You might think — given my views on the future of classical music — that I’d welcome what I heard at the Kennedy Center Friday night, when the National Symphony played Ben Folds’ Piano Concerto, with Folds himself as soloist.
A simple fact
But I can’t quite go there. First because — and this is just a simple fact, not a way of throwing cold water on the project — it’s no gret achievement to get Ben Folds fans to come to a Ben Folds show. To quote GEICO, it’s what they do.
I’m not saying you don’t need any skill to make that happen. You have to produce the show, and get the word out. But once you’ve put your production and PR and marketing chops behind those tasks, getting his fans is a no-brainer. They hear it’s Ben Folds, and they show up.
That’s true of anything in pop. Pop fans don’t just go out to hear big musical events. They go to hear artists they love. So Ben Folds fans might not come back to hear anything else. Which means that — no matter how new and young the audience was — the Kennedy Center and the NSO didn’t necessarily break new ground. Didn’t establish themselves as a destination for a new audience, and maybe didn’t even take much of a step toward doing that.
Such a simple thing
Similarly — to name only some pop-to-classical crossover things I’ve been at myself (there are many more) —the Miller Theater in New York didn’t break new ground when Radiohead fans showed up to hear Christopher O’Riley play Radiohead songs on two piano recitals. They’re Radiohead fans! And Chris had been a fixture on Radiohead sites.

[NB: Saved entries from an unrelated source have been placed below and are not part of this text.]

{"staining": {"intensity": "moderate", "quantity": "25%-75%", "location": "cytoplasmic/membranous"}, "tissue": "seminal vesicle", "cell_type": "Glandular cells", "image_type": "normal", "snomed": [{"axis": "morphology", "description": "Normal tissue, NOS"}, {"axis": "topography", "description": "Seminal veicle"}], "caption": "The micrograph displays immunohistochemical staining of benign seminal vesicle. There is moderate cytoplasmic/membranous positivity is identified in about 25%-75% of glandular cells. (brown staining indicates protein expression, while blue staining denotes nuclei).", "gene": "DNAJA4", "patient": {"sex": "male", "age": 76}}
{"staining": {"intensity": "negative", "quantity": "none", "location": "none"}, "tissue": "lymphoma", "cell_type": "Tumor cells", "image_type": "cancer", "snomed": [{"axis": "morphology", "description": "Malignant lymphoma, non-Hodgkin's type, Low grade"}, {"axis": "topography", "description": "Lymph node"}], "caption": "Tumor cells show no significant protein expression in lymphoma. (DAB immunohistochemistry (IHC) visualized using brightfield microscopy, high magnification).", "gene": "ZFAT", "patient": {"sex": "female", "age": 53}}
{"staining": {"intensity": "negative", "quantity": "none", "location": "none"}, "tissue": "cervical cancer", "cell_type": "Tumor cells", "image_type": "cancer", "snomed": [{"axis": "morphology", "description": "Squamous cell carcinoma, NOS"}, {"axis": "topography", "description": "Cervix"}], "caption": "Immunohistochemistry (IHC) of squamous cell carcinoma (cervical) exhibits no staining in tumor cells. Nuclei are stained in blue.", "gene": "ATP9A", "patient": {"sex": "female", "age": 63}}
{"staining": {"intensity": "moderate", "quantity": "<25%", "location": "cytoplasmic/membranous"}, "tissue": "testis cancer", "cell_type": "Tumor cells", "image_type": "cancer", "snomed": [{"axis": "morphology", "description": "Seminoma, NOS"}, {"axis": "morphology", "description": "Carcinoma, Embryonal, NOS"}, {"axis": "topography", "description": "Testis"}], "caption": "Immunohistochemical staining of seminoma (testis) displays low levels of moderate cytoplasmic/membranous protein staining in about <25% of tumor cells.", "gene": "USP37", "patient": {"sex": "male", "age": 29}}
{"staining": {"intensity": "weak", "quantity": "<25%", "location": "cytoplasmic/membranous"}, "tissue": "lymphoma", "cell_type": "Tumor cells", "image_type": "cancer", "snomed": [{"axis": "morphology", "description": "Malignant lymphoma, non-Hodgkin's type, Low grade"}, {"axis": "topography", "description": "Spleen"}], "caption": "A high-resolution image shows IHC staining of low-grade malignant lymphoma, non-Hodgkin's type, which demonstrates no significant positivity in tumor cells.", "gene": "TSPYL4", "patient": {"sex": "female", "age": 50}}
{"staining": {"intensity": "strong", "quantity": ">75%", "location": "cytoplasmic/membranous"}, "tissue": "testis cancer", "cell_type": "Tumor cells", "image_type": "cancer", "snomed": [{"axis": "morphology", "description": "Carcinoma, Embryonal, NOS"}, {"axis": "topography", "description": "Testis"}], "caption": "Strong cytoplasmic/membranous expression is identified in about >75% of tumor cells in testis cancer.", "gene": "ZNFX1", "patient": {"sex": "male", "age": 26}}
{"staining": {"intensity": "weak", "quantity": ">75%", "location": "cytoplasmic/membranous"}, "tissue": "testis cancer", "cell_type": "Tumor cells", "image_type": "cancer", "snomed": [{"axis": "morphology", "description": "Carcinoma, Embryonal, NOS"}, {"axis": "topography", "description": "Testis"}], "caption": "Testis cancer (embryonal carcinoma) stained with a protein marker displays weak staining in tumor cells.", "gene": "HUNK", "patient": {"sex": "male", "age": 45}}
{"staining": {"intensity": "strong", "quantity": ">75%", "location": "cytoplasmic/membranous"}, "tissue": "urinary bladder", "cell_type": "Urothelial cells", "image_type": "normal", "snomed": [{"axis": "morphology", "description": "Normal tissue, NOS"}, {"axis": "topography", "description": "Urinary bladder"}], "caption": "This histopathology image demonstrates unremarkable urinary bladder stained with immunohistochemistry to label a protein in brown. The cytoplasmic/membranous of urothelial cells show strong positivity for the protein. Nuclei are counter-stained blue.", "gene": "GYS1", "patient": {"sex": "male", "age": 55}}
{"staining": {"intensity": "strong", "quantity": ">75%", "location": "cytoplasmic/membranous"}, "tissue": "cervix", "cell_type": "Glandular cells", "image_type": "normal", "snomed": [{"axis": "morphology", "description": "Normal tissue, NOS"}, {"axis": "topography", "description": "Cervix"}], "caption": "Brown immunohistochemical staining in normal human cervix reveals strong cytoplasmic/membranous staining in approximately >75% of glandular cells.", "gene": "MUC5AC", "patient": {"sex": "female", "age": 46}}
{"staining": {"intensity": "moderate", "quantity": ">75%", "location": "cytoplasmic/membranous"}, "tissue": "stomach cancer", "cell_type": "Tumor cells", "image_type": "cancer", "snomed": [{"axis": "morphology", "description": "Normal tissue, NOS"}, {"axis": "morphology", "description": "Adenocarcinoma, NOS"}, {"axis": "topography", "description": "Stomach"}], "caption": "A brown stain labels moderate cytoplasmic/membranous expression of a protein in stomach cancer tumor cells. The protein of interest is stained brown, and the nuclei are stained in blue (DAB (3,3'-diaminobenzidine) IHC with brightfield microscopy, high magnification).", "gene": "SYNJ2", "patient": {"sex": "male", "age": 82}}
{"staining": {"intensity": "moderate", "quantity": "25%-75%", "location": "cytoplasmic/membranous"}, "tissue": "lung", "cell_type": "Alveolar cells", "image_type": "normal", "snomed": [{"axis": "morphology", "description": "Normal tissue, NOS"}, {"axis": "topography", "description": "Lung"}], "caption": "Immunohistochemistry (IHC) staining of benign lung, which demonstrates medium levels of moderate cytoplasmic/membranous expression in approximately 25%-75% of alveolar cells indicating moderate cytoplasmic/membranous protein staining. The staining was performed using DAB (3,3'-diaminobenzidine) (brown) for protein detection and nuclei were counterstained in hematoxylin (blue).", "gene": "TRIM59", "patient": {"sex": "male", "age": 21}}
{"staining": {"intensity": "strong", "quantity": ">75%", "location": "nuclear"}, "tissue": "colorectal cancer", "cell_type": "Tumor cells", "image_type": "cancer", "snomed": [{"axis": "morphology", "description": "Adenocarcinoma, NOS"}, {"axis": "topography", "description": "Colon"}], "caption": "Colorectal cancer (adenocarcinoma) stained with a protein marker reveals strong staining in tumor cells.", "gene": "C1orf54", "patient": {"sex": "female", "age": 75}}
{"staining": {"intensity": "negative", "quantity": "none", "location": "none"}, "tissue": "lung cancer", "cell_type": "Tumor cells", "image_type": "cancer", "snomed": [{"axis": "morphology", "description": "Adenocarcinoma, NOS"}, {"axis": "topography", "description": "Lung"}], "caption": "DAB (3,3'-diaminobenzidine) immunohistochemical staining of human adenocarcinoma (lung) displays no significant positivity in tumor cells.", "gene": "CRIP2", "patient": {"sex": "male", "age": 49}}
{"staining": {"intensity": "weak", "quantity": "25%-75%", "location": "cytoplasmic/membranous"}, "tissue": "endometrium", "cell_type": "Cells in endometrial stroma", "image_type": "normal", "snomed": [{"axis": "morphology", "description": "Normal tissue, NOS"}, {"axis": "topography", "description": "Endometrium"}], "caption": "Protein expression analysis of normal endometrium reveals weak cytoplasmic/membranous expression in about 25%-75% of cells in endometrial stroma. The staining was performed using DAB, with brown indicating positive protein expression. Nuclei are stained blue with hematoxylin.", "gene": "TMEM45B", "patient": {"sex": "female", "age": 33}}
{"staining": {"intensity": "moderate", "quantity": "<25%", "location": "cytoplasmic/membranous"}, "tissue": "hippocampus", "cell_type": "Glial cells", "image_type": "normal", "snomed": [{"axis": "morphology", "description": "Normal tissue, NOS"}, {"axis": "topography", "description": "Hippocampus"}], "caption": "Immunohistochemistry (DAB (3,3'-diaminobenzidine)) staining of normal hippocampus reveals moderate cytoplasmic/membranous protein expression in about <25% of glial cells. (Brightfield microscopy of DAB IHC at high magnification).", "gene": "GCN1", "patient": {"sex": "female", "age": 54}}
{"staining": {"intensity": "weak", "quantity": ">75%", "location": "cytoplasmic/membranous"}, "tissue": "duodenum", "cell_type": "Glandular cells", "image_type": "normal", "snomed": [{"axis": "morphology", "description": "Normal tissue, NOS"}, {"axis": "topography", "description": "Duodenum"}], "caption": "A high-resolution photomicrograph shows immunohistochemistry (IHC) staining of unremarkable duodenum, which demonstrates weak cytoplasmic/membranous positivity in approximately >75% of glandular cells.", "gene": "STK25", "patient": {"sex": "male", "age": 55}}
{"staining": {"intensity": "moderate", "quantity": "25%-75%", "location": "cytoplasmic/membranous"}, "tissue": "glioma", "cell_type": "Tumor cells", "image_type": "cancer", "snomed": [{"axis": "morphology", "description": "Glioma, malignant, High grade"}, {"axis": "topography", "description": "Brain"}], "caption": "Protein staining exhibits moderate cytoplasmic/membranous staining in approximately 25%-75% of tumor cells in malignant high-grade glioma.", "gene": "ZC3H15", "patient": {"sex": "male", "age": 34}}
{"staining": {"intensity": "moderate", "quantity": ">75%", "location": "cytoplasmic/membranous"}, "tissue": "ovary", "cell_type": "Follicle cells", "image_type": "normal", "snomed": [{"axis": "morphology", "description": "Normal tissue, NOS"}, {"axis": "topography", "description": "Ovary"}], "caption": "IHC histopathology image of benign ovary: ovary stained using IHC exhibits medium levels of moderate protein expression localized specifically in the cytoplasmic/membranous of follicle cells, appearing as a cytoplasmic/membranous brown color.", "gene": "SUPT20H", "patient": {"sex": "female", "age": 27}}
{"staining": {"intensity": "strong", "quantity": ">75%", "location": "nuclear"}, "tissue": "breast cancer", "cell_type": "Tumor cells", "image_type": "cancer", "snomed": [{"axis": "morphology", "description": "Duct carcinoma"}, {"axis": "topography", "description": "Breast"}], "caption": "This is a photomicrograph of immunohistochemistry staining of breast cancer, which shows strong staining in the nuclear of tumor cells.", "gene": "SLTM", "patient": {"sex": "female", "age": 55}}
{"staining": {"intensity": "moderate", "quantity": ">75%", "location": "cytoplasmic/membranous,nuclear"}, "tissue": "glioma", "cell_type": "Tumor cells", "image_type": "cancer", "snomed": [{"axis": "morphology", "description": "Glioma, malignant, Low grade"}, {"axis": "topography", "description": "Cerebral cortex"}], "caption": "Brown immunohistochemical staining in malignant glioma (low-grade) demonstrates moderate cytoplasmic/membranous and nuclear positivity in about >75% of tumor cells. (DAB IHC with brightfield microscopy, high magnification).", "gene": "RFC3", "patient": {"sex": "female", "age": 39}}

And the Wordless Music series in New York may not have built an audience for contemporary orchestral music, when it formed an orchestra and, among other pieces, played something by Jonny Greenwood, Radiohead’s lead guitarist. Two thousand people came, over two nights, but they came to hear Greenwood.
Same thing happens when an orchestra plays videogame music. It fills the hall, but these people don’t come back for Beethoven.
Or, safely within the classical music world, at the Kennedy Center, the concert hall was full of new people a couple of seasons ago for a big Arvo Pärt concert, and also for Lang Lang. These were people who were younger than the normal classical music audience, and in other ways were just plain different. More like people you’d see out in the wider world, outside the classical music bubble.
But, again, they most likely weren’t coming back for anything else.
Where this goes
All of which raises questions about just what Friday night’s concert meant. It was part of a series called Declassified, in which (loosely speaking) classical music becomes less classical. As one step toward that, there was an afterparty Friday night, with dance music. Not needed, of course, for the Ben Folds fans, who would have come regardless.
Will afterparties — along with free drinks, and whatever other club-like promotions anyone might try — make the Kennedy Center a destination for a younger crowd?
Not by themselves. The shows themselves have to have some appeal. And so here’s another problem. Apart from Ben Folds, this one — featuring orchestral selections before Ben Folds — was weak. Maybe even for the Folds fans, who cheered with notably less excitement after than the concerto than they had when Folds came onstage.
Here’s my wife’s very skeptical review. I agree with it. And I’ll have more to say in further posts, since getting events like this right is so important for the future of big arts institutions.
It doesn’t help that — as far as I can see — there isn’t a page about Declassified on the Kennedy Center/National Symphony websites. (The two are joined, because the NSO isn’t an independent organization, but instead is part of the Kennedy Center.)
The closest I could come, after spending time with Google, was what I linked above, a video introduction on a page with videos about other things.
I did find a page where you can buy tickets for all National Symphony concerts, with the Declassified ones labelled, but not in any way standing out. I also found pages on separate Declassified events, like this one. But it’s kind of crazy — unless I missed something — that I couldn’t readily find a page about the series as a whole. Don’t they want to promote it?